━━━━━ INPUT MATERIAL ━━━━━
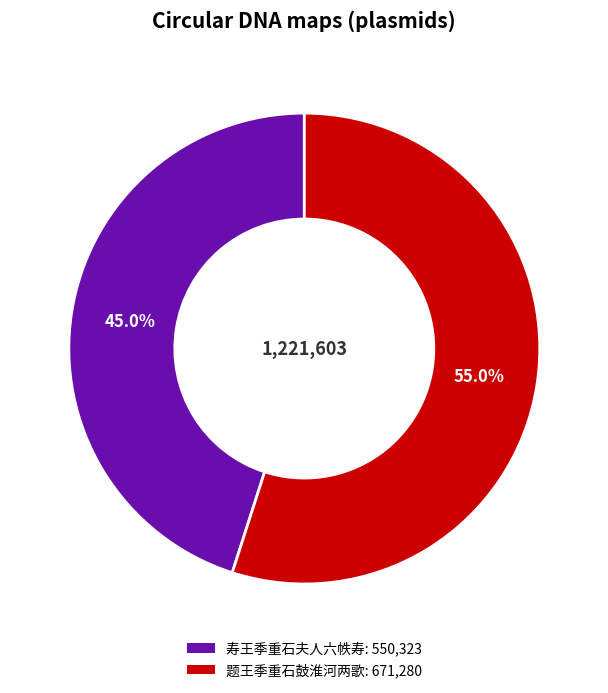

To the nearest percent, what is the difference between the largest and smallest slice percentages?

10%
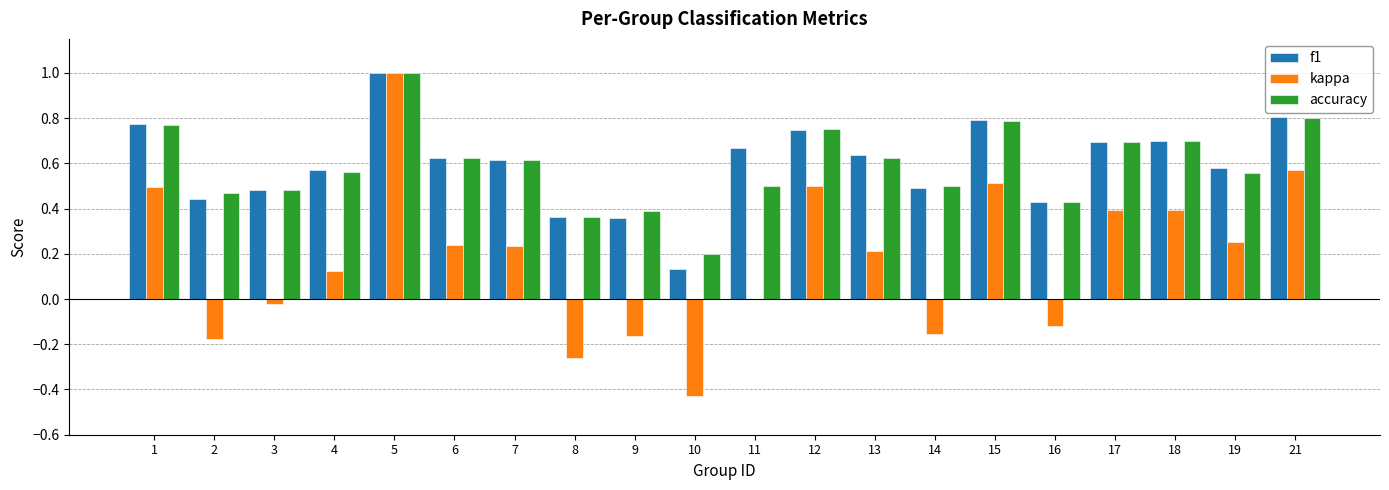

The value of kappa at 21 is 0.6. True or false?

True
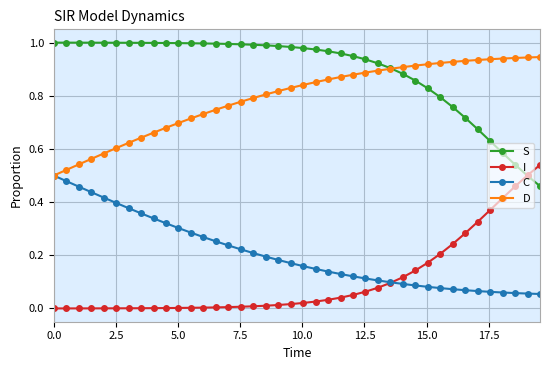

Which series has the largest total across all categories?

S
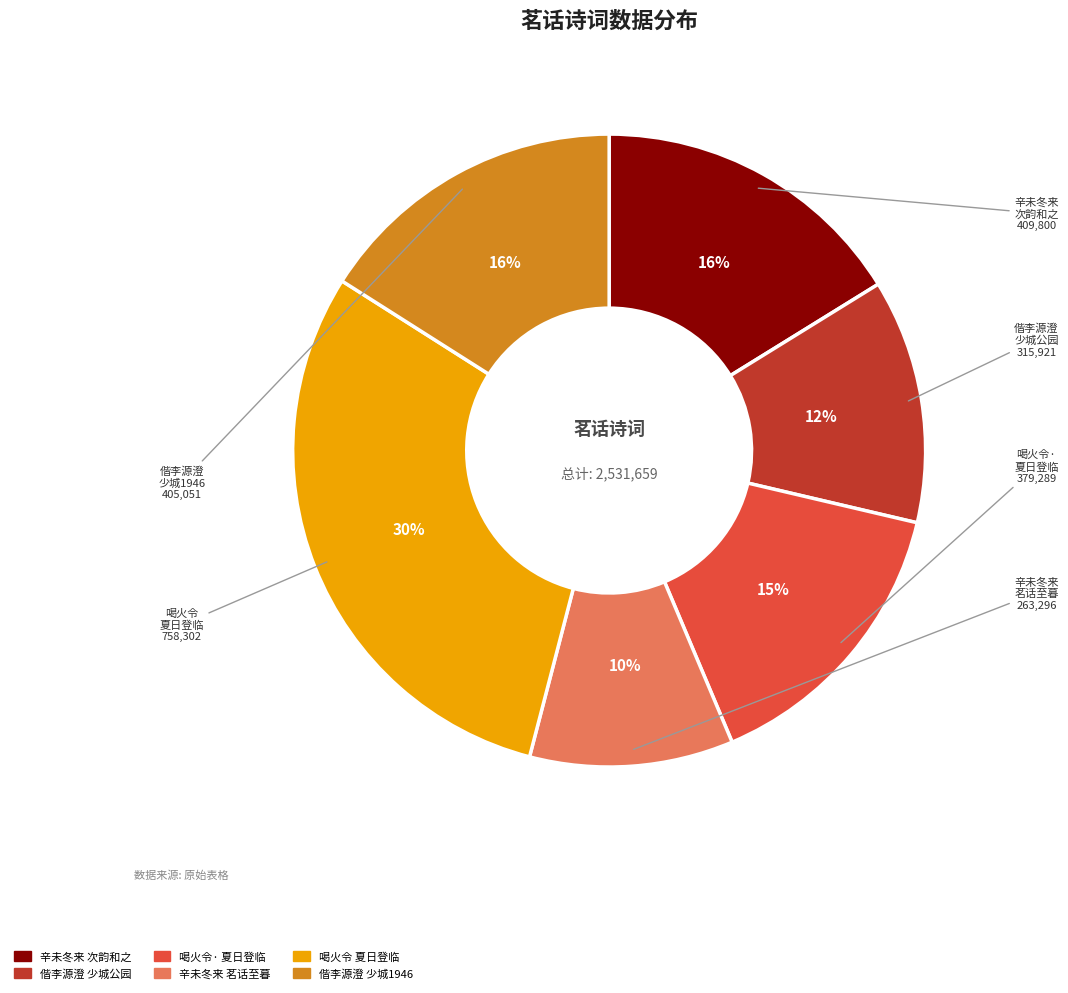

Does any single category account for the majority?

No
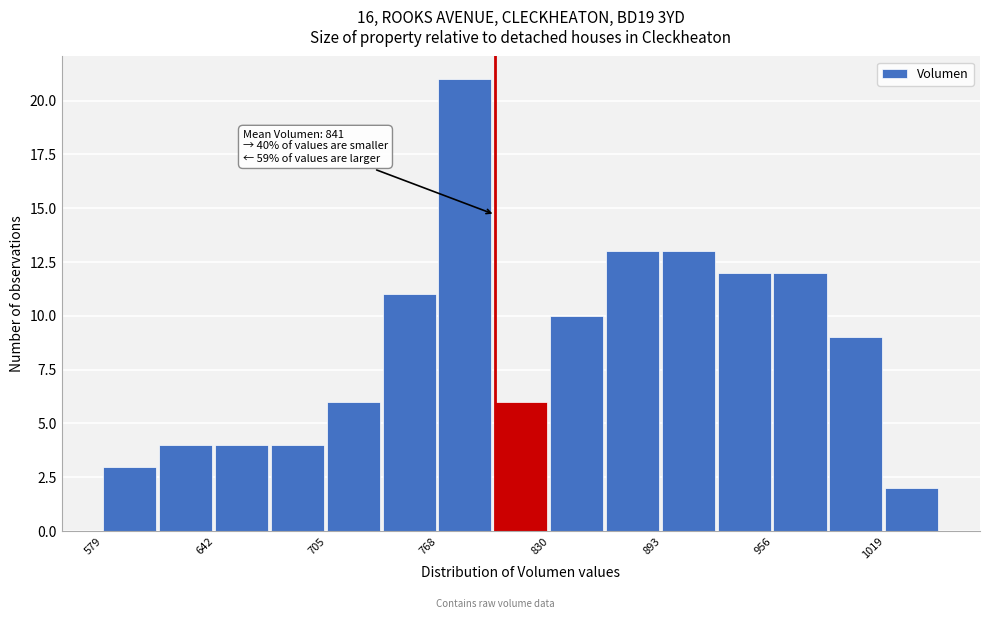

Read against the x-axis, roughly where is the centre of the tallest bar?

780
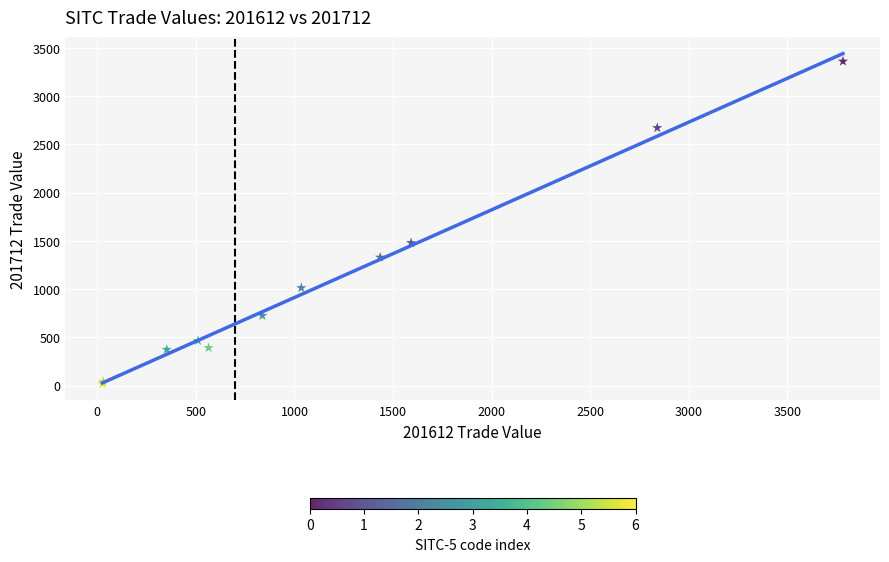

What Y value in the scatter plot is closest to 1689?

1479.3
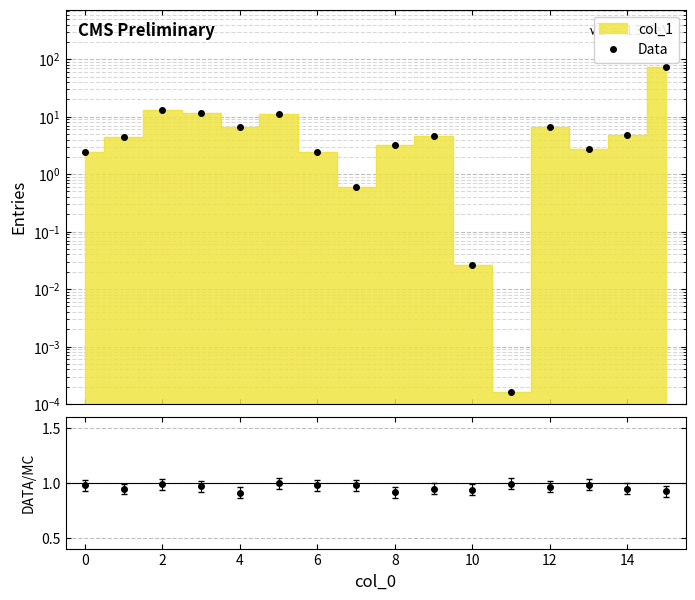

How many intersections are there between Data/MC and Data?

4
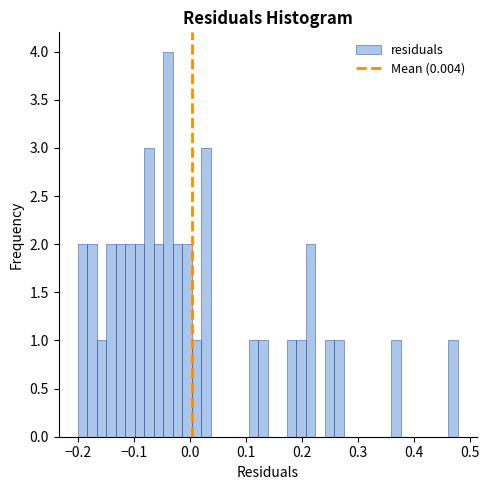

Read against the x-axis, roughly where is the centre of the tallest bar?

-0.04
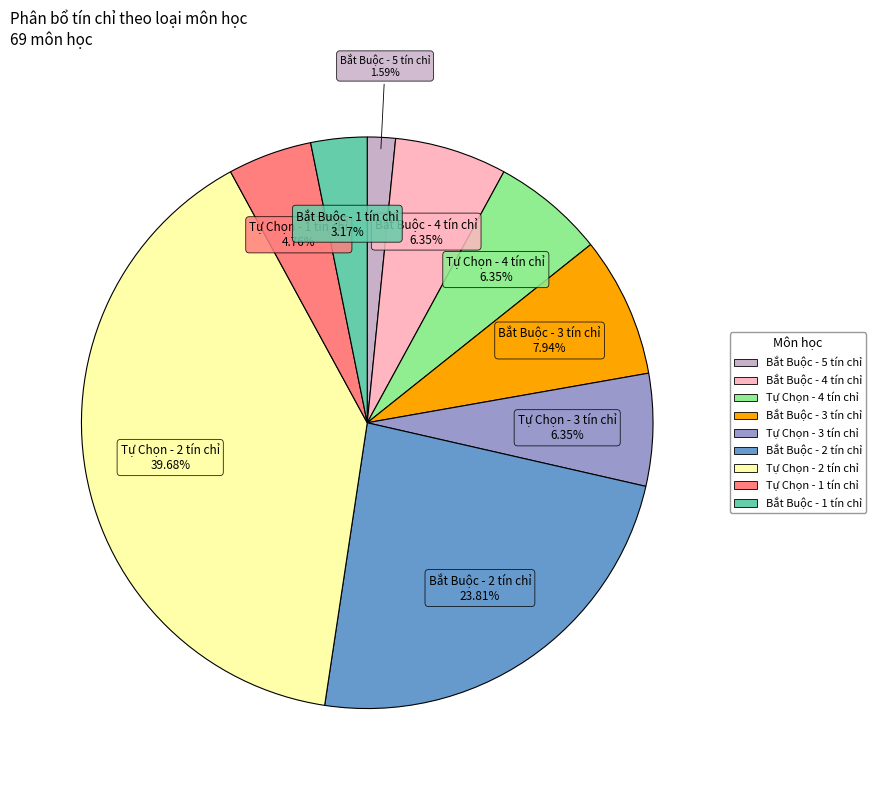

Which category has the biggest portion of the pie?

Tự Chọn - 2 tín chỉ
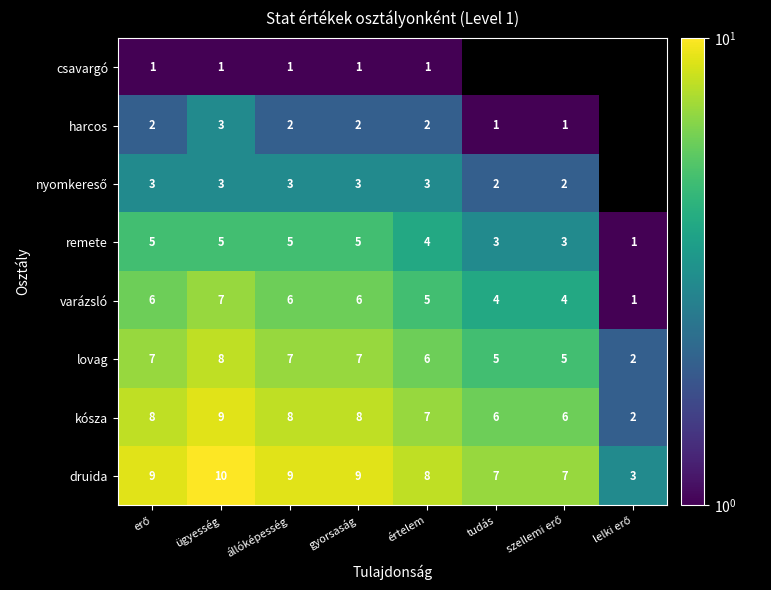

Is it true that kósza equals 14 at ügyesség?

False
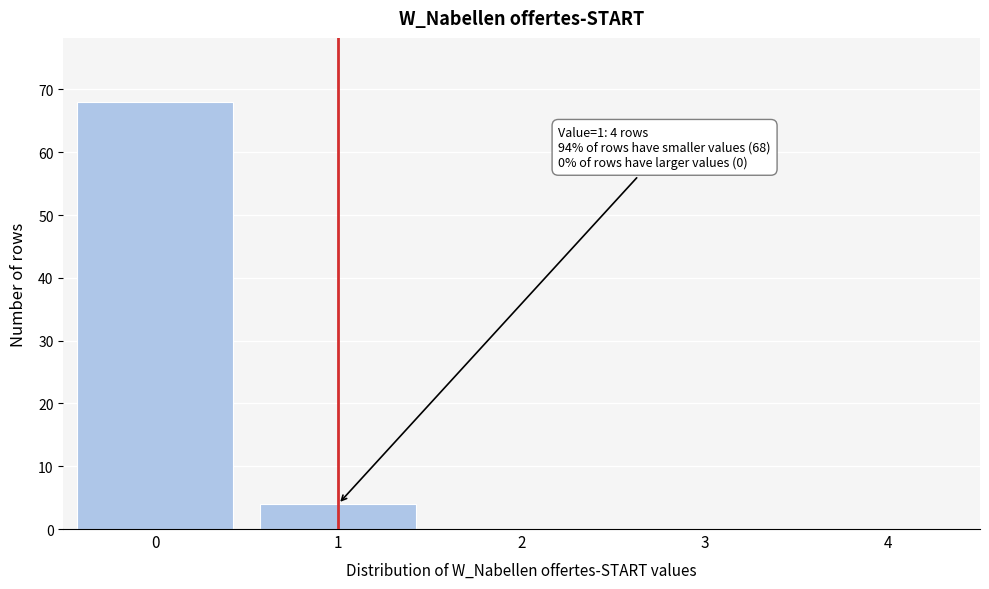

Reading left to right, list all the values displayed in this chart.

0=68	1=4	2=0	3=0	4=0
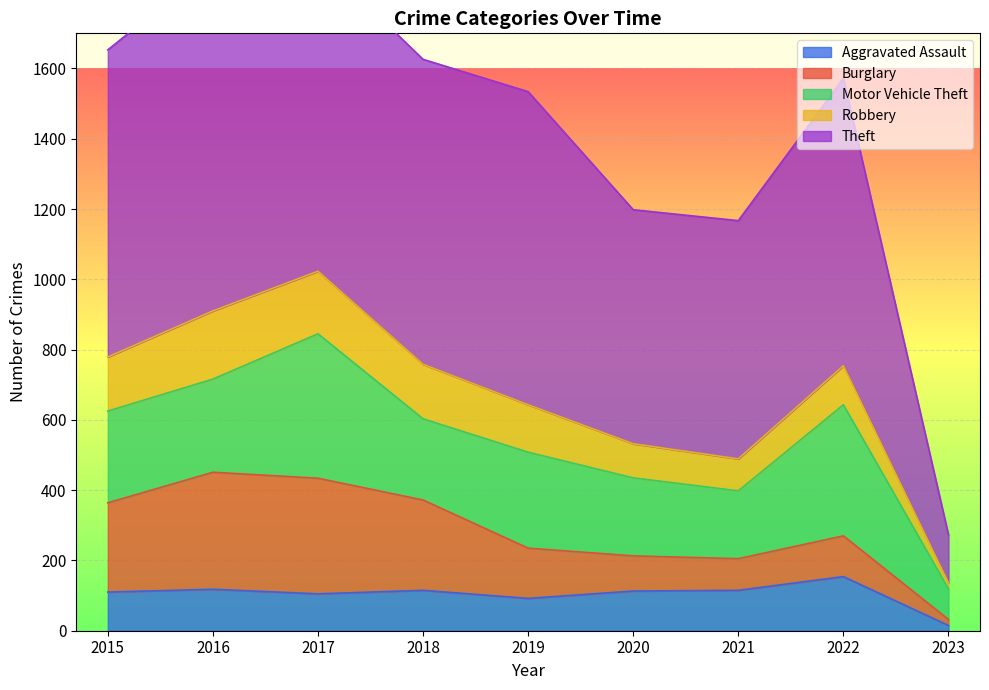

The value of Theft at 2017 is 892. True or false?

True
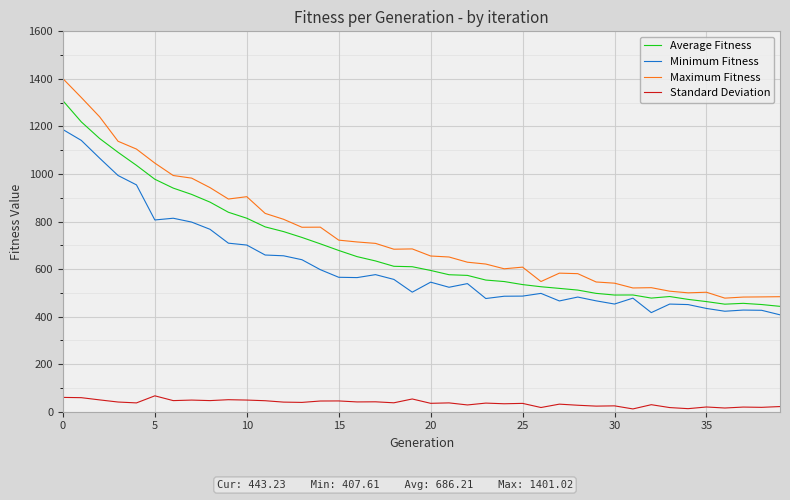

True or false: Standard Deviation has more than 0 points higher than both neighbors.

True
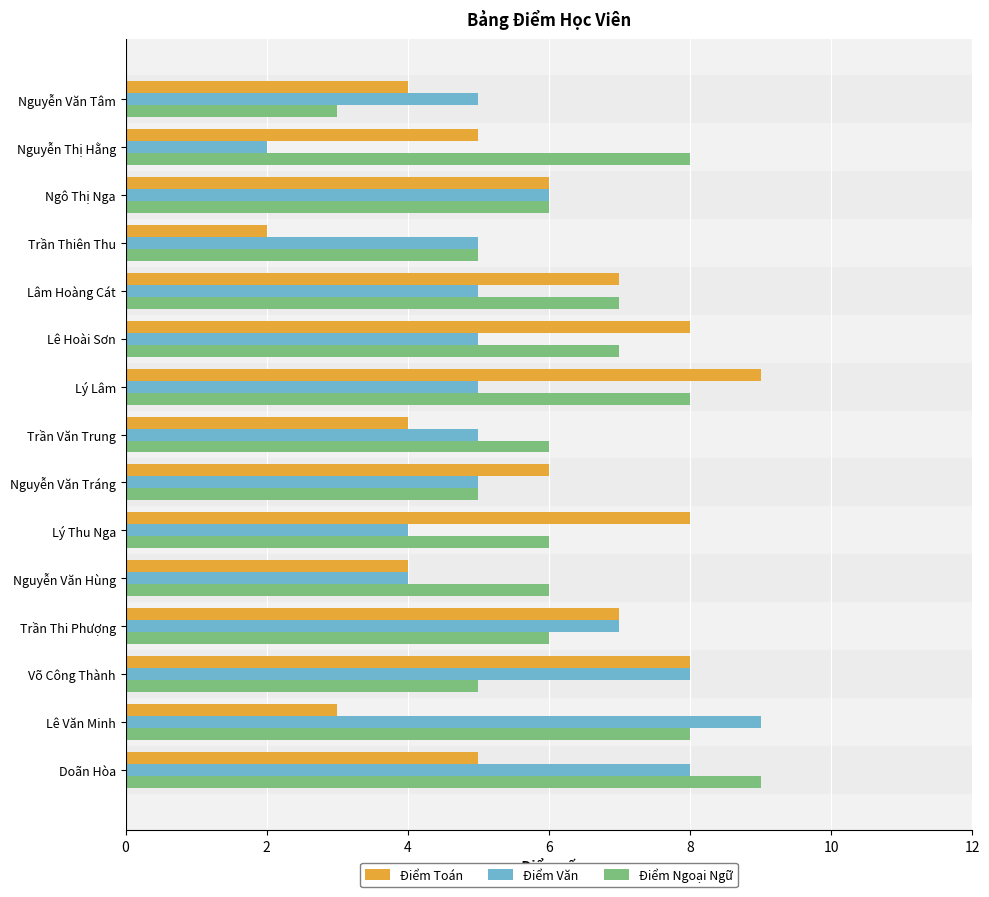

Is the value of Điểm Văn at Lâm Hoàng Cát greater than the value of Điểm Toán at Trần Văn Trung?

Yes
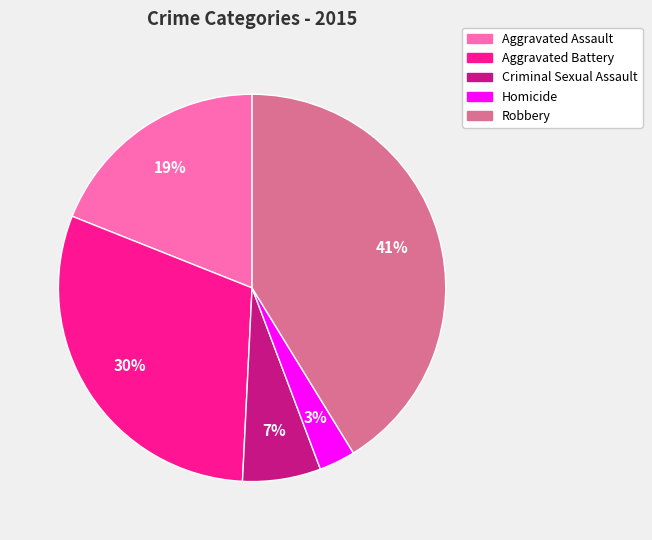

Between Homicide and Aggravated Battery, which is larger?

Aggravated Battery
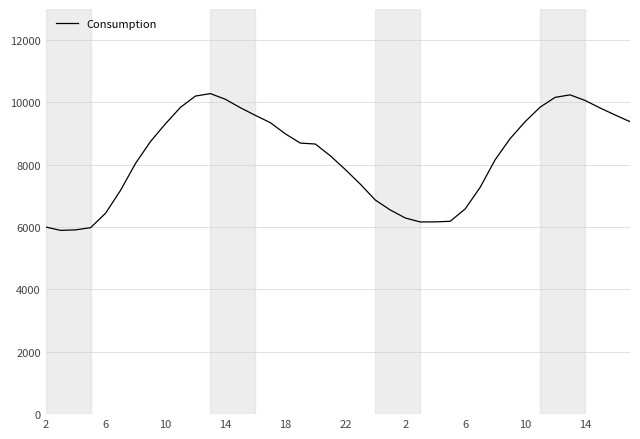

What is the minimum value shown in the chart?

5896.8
━━━━━
### TASK REQUIREMENTS:
Format the lines above as a JSON list of strings, one string per line and no blank lines, starting at the line that contains "Between Homicide and" and ending at the last line of the records. Leave out the picture placeholders.

### THE COMPLETED TASK:
[
  "Between Homicide and Aggravated Battery, which is larger?",
  "Aggravated Battery",
  "What is the minimum value shown in the chart?",
  "5896.8"
]